As we approached George’s village, a few kilometres from Lotimor, not far from Mount Matarba—a mountain that is also known as Tomadur—which lies astride the border between Ethiopia and South Sudan, George’s relatives came out to greet him. They had bad news. A Turkana raiding party had, the day before, taken 57 of his cows from the Ethiopian side of the mountain. He took this philosophically, since cattle-raiding is so common, making a note to get some milk powder for the mothers who would now be deprived of cow’s milk for their children. 

The Nyangatom and Toposa do not raid each other; in fact they often live together and intermarry. They raid the Turkana, as the Turkana raid them, and automatic weapons are making such raids more and more deadly. Over the years, in the intervals between war and peace in South Sudan, there have been a number of efforts to reduce tensions between cattle-keepers of the border area, where Ethiopia, South Sudan, Kenya and Uganda meet. The Turkana, Toposa, Nyangatom, Karamojong, Jie and Dodoth are part of a larger social and linguistic grouping, formerly misnamed the Karamoja Cluster, and now known as the Ateker. Promoting this wider identity is the aim of a newly-established Ateker Foundation, which aims at both disarmament and development: less raiding, more roads; fewer guns, more water; more clinics, less sickness, and so on. 
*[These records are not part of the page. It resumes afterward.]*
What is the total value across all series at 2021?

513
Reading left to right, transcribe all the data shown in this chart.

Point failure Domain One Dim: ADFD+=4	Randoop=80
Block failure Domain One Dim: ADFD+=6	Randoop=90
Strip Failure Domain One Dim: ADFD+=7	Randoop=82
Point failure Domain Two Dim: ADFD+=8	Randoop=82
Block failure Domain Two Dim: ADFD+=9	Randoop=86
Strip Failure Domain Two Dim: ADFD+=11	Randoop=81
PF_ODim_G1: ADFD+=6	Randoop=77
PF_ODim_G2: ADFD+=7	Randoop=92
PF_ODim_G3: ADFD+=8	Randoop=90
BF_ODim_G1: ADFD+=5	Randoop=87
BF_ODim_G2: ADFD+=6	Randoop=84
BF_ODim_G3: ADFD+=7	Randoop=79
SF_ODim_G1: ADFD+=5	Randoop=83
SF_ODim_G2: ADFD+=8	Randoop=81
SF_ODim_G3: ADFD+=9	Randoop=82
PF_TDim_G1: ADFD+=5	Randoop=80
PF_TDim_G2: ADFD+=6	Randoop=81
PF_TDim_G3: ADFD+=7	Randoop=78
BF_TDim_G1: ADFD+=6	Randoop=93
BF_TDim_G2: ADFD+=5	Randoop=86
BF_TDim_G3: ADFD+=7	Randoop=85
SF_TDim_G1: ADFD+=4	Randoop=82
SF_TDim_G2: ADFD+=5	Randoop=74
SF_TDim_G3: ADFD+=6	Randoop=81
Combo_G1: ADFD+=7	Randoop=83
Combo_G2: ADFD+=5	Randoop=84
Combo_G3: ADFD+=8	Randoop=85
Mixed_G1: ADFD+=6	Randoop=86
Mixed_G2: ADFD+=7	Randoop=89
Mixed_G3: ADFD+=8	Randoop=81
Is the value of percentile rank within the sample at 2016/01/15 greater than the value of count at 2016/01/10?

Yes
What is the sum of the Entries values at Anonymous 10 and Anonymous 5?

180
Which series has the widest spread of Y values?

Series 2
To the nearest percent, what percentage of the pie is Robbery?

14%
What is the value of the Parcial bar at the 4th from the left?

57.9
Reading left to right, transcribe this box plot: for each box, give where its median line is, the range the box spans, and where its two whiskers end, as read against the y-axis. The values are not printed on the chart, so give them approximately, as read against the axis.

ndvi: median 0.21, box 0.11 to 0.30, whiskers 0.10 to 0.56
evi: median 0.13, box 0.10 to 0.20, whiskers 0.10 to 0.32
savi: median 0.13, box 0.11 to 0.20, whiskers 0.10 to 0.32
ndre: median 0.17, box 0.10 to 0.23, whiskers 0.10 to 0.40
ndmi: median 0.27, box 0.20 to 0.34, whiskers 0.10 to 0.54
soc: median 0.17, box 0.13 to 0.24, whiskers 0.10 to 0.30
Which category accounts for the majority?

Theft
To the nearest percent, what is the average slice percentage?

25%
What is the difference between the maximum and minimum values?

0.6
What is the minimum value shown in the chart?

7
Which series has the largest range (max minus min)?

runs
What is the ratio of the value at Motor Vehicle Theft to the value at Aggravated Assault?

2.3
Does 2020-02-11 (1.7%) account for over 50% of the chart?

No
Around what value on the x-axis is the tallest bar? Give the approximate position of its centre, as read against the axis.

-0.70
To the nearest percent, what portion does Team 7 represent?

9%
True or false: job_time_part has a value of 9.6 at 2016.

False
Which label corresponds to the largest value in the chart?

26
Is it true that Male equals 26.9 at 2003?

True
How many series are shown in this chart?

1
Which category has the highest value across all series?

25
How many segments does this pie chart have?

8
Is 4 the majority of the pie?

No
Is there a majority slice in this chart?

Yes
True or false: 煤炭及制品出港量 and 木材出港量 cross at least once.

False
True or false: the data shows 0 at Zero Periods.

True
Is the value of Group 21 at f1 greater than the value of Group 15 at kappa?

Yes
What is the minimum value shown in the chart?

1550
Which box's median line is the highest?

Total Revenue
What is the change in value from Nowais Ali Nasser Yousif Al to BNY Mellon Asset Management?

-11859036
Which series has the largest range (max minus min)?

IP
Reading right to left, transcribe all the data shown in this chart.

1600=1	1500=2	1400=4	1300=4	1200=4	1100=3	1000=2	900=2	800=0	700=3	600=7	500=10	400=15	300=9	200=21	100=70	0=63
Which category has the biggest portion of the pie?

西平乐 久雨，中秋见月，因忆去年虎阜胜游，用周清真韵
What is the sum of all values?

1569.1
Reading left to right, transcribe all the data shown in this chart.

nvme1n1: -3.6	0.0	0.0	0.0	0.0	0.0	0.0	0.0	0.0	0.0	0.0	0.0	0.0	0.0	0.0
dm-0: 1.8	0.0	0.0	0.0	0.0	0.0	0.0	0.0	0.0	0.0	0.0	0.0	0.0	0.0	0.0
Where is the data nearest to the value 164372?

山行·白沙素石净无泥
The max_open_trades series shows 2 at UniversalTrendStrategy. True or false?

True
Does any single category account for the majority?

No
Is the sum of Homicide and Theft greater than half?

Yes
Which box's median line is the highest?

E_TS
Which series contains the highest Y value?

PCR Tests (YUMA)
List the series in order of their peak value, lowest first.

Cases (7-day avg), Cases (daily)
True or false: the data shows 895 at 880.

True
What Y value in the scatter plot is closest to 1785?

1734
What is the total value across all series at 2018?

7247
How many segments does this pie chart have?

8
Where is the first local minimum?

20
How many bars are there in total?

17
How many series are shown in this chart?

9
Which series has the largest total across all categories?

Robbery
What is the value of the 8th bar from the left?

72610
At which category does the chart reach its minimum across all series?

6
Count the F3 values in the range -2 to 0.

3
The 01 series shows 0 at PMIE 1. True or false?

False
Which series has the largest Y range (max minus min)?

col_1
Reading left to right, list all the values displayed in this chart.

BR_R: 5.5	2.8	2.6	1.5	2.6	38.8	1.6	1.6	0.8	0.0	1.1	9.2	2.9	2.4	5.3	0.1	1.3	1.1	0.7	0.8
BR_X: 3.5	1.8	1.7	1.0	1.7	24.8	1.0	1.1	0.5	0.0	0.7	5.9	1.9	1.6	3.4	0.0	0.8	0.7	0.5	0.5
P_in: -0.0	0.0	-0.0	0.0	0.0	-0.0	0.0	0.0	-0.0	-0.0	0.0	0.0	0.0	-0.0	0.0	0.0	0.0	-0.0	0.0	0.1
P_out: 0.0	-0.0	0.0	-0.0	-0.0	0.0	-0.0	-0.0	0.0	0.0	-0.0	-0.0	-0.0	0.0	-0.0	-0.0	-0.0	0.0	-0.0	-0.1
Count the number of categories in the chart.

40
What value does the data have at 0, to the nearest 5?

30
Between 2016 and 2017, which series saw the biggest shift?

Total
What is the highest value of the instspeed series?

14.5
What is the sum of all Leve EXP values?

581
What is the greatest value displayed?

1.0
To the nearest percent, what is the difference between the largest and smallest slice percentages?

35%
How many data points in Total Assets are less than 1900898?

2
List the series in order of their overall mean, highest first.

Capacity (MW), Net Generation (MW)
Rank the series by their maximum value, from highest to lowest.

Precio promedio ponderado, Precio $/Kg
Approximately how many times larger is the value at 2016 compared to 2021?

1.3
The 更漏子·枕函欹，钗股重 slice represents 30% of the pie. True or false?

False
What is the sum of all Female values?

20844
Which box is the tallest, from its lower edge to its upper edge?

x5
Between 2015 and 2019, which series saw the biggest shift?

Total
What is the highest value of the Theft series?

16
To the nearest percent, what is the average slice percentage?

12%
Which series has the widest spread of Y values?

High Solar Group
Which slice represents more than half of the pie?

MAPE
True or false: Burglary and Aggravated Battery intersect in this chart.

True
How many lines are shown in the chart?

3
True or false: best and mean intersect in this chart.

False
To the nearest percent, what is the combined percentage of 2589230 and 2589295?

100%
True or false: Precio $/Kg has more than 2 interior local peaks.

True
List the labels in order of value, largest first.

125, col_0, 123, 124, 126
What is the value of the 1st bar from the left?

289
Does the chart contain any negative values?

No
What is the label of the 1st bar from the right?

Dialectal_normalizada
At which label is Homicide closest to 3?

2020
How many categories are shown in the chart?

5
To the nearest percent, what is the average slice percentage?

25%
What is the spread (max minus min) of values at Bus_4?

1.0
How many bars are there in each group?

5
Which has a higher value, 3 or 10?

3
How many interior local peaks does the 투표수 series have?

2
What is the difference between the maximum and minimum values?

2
Decentralization of government in Kenya, South Sudan and Uganda has encouraged this move to local cooperation between communities. On the Ethiopian side of the border, however, despite Ethiopia’s policy of ethnic decentralization, the state seems to be suspicious of such manifestations of local civil society. Cooperation between ethnic groups in the area has been tried before and the Ateker leaders agree it did not get far. Yet on the Ugandan side of the border the state of Uganda has managed to disarm the Karamojong, at the cost of deploying a helicopter gunship and deploying the Ugandan army, the UPDF, to keep watch on the border and intercept cattle raiders. Leaders from Karamoja, meeting at the Ateker Foundation gathering in Kapoeta in October 2014, said that this disarmament, along with considerable investments by the government in agriculture, schools and health centres, had transformed daily life there. The challenge now is for Kenya and South Sudan to follow suit.
 

 

The problems of Eastern Equatoria, remote though it is, cannot be isolated from the wider situation in South Sudan as a whole. Since 2013 South Sudan has become, once again, a byword for violence and suffering. The government in Juba is struggling to maintain legitimacy. Rebel forces under Riek Machar have left a trail of destruction. What development there has been since independence in 2011 is being rapidly reversed.  Donors are shy of giving support to a compromised government. And the government is preoccupied with the war.

Despite this difficult background, in Equatoria the state government pursues local solutions as far as it can. The fragility of governance does not necessarily mean a complete absence of order or effective administration. Donors such as USAID and DFID have huge budgets available for health and education in South Sudan. The World Bank too is about to launch a local government service delivery programme in Kapoeta East.  The relative peace and calm here provide an opportunity for such donors to continue to offer help to South Sudan. For aid and development workers there today, many of them seeing the country from the perspective of Juba—and as an essentially humanitarian emergency—it is tempting to embrace despair, to walk away from the violence and bad faith which have poisoned the new country. But away from the national capital there are places where a different reality prevails, where hope can still be discerned.